No parece tener fin el circuito de violencia en Afganistán. La llegada de los talibanes a Kabul solo fue un episodio más de una guerra que empieza a adquirir nuevas dimensiones pero cuyo fin no parece cercano. La situación deja entrever que habida cuenta de la composición poblacional, la geografía y la geopolítica es más efectivo hacer la guerra o la insurgencia que gobernar, lección que los talibanes aprenden amargamente. En medio del caos creciente, el nuevo establecimiento debe enfrentarse al Estado Islámico Khorasán centro de toda la atención en los últimos días por el violento atentado que costó la vida a casi un centenar de personas.
Esta filial del Estado Islámico en Afganistán nació a la par con ese grupo terrorista en 2014 que aprovechó los vacíos de poder que estimularon las potencias occidentales y sobre todo Arabia Saudí, promotora militarmente de milicias sunnitas para contrarrestar el poder chíi en Irak y Siria pero con un resultado catastrófico que prontamente se salió de las manos.

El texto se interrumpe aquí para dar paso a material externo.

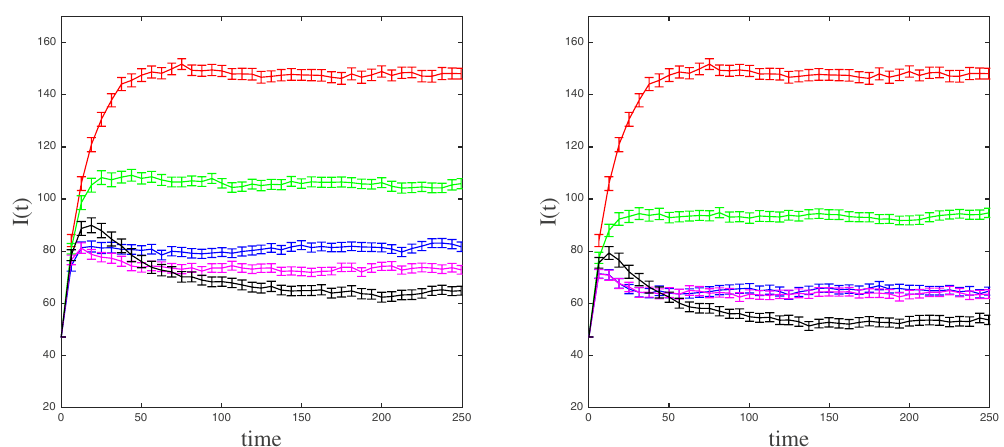
Figure 6. The mean number of infected individuals (and 95% confidence intervals) as a function of time (days) for four selection strategies of 14 (left panel) and 30 (right panel) most central nodes whose infection status it is used to alert the community: SPN (red), Rand (green), DC (blue), WDC (magenta), and EC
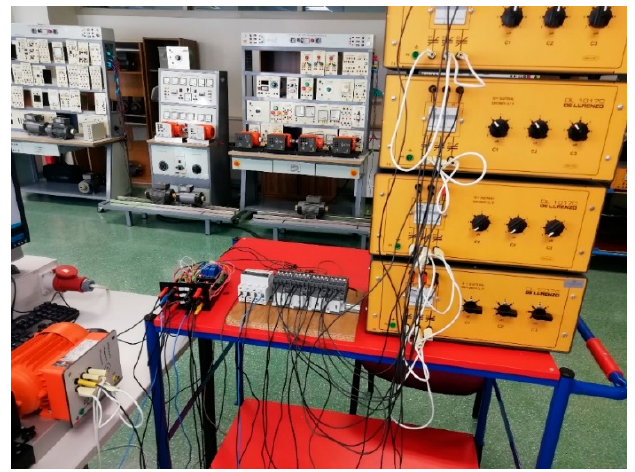
Figure 9. Difference between PF OBT and power factor desired (PF DES ).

Tras haber removido fácilmente a la filial de Al Qaeda en Irak, Al Qaeda en Mesopotamia y con el abatimiento de Abu Musab al Zarqaui, Estados Unidos pensó que el terreno estaba abonado para reconstruir Irak privilegiando al mundo sunni por encima del chíi a quien obtusamente y sin fundamento ha considerado como el más radical. Ello produjo en los años subsiguientes una guerra fratricida entre las dos versiones del Islam cuyo resultado fue en 2015 la declaración del Califato en Siria en Irak por parte del Estado Islámico. Este funcionó con filiales que le guardaban lealtad en los territorios de Afganistán, Egipto, Libia y Pakistán. De igual forma, varios grupos en la zona el Sahel en el África subsahariana también se unieron a la causa que, en ese entonces lideraba Abu Bakr al-Baghdadi.

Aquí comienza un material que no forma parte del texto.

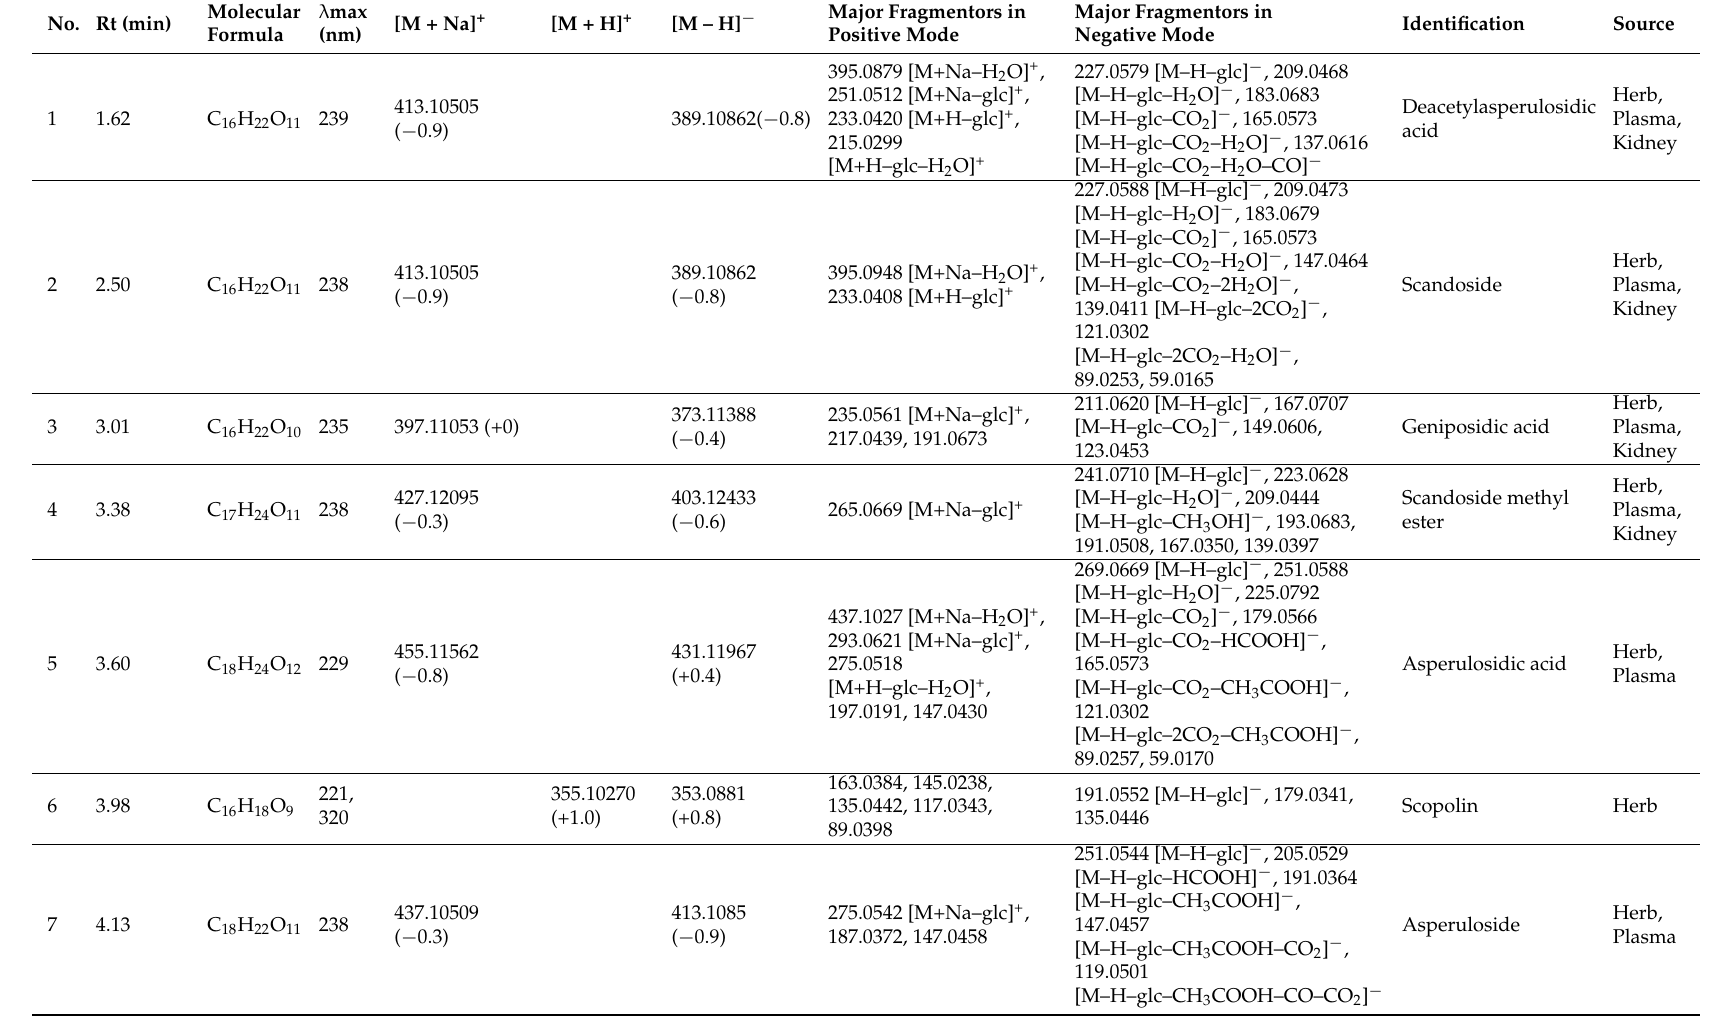
Table 1. Chemical profiles in H diffusa by ultra-fast liquid chromatography-diode array detector-quadrupole-time of flight mass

El grupo que surgió en territorio afgano provino de Tehrik-e Talibán Pakistán o Talibanes de Pakistán que, decepcionados por las concesiones de los talibanes frente a Occidente llamaron a una guerra santa más radical y sin la posibilidad de negociar con ninguna nación foránea. Así nació el Estado Islámico Khorasán, declarando una provincia que cubre parte del territorio afgano, iraní y pakistaní. Con esto, el Estado Islámico se va sumergiendo en el mundo islámico de Asia Central, abandonado sus orígenes árabes en el territorio de Medio Oriente; consecuencia lógica de las derrotas que desde 2017 se han multiplicado.
Esta es la primera prueba de fuego para el régimen Talibán desde que se tomara Kabul. A la resistencia en la provincia de Panjshir que no ha podido controlar, se suma el enorme desafío de contrarrestar las acciones del Estado Islámico Khorasán, al tiempo que debe relanzar la economía de un Estado que viene acumulando ruinas desde 2001 y debe hallar rápidamente la forma de descongelar la ayuda que por cooperación internacional está condicionada a la renuncia definitiva del apoyo del territorio islámico en otras regiones y al respeto por los derechos humanos. No es una ecuación fácil y el régimen Talibán, cuyas capacidades comprobadas de insurgencia parecen insuficientes para el control afgano, deberá mutar rápidamente hacia una forma de Estado donde tengan cabida varios grupos que hoy son necesarios para contener el terrorismo.